In Orange County, FL the CCDF-Orange Prospective Executive Director is looking into the Rent Control Stabilization Ordinance. Commissioner Emily Bonilla championed the Rent Control Ordinance. The verbiage used calls for a rent cap of the average annual consumer price index. It would NOT apply to any dwellings with 4 or less units, short-term rentals, units described as luxury per the state, and approximately 230k of the 300k units in Orange County. The cap would last for one year and would have to be approved by Orange County voters first.
An independent study costing the county $60k found that a rent cap solution does not qualify for an emergency declaration. It also deduced that it would be the least effective solution to help the county and its citizens. There is also the fact that the commissioners didn’t consider the laws that would need to be adhered to before implementing this proposal. There is approximately a 10-50% increases in property insurance, property taxes, maintenance, capital replacement costs, and wages that property owners still must pay and account for. The proposal would force owners to eliminate services and ultimately decrease the quality of all they currently provide. It would also discourage the need for further development of more housing stock to the county. The suspicion that many citizens have, is that this is possibly a political stunt to secure the votes for the commissioners’ election or is a long game tactic to destabilize businesses and ultimately the community of Orange County. Residents are concentrating on current cost not realizing if land developers/ owners/ apartment owners, and commercial business owners have costs they incur as well as taxes. Those cost go up and the populous incurs those cost as well. If businesses can’t pay those costs the result is the residents will lose their housing.
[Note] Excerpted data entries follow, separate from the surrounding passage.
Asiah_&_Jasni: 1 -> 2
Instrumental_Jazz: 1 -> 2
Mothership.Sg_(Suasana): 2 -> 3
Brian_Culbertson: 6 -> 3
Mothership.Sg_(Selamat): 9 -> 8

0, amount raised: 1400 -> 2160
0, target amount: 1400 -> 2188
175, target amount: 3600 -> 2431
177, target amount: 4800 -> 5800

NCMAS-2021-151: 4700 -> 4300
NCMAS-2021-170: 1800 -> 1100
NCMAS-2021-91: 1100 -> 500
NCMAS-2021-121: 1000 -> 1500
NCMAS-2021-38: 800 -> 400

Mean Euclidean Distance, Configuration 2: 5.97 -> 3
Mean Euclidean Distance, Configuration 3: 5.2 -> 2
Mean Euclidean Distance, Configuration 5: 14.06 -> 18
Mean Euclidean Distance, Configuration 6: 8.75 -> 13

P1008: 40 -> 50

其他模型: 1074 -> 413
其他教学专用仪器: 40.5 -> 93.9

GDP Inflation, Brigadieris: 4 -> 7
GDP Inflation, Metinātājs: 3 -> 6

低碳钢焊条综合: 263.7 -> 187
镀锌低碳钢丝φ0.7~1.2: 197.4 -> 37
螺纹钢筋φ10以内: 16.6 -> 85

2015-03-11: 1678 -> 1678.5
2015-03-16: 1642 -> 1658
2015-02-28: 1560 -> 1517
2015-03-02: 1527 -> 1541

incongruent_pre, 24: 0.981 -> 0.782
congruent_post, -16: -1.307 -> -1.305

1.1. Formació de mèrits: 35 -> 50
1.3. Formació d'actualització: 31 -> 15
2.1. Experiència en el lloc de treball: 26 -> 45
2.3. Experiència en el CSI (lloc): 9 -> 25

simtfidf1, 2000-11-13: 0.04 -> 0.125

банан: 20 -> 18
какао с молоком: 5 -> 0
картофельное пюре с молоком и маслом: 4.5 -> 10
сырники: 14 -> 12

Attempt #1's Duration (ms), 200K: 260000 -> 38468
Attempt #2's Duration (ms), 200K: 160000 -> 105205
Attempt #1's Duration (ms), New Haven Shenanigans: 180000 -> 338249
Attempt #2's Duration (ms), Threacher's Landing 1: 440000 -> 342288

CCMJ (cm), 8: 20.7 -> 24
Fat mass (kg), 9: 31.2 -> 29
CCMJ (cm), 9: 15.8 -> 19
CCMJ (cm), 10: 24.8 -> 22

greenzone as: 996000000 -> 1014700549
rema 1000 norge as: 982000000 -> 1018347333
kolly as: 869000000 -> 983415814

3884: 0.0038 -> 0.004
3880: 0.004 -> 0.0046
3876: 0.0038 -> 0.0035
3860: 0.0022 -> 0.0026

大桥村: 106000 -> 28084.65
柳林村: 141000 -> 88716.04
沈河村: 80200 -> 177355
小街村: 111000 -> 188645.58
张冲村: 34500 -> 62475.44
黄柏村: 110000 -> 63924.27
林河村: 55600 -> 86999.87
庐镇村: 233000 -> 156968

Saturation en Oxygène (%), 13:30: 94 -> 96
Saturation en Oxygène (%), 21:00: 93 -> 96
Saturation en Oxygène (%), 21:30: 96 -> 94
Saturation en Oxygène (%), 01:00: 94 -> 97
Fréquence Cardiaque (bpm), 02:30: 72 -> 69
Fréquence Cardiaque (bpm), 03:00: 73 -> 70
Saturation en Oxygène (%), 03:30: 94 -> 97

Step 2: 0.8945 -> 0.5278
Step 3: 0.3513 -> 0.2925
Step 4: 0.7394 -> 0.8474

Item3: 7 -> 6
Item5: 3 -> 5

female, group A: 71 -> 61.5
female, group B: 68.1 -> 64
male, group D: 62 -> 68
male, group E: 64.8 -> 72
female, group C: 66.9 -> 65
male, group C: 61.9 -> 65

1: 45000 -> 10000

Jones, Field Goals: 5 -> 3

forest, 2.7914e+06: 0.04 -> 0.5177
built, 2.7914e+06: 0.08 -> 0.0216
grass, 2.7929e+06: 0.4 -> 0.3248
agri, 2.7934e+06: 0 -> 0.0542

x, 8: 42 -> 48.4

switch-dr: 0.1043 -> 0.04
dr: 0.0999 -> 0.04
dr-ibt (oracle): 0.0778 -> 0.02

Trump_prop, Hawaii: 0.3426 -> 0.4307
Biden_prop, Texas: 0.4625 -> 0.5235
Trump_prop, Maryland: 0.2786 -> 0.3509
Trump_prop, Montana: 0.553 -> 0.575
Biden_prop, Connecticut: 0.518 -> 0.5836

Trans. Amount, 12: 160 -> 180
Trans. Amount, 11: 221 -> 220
Questions from the citizens of Orange County:
- Who will ultimately benefit from the rent cap?
- Why did Commissioners Uribe, Bonilla, Wilson, and Gomez Cordero vote for Rent Control?
Florida legislation allows local governments to institute rent control measures when there is a housing crisis sufficient to create a menace to the public, rent control is initially only allowed for a period of one year. Such an ordinance must be approved by a public vote of the county, municipality, or governing entity issuing the measure and will automatically expire within one year. The expiring ordinance may not be extended but may be replaced by a new ordinance that meets all the required elements of the original ordinance. Any legal challenge to the rent control measure, places the burden of proof on the municipality seeking to control the rent. The governing body must be able to prove that the controls are necessary and proper to eliminate an existing housing emergency so dire that it constitutes a serious menace to the public. There is currently a lawsuit filed against the Ordinance. A judge ruled to deny the temporary restraining order filed. A subsequent appeal has been filed with the appellate court and we are waiting on the results of that. We will keep you informed, but in the meantime, we challenge you to get involved in your local government. Show up at board meetings, review agenda items and things being voted on, use your voice in public comment. There are elected leaders who are making decisions on your behalf, daily! The only way to ensure they are making decisions that benefit the people, is if the people get involved, and give oversight.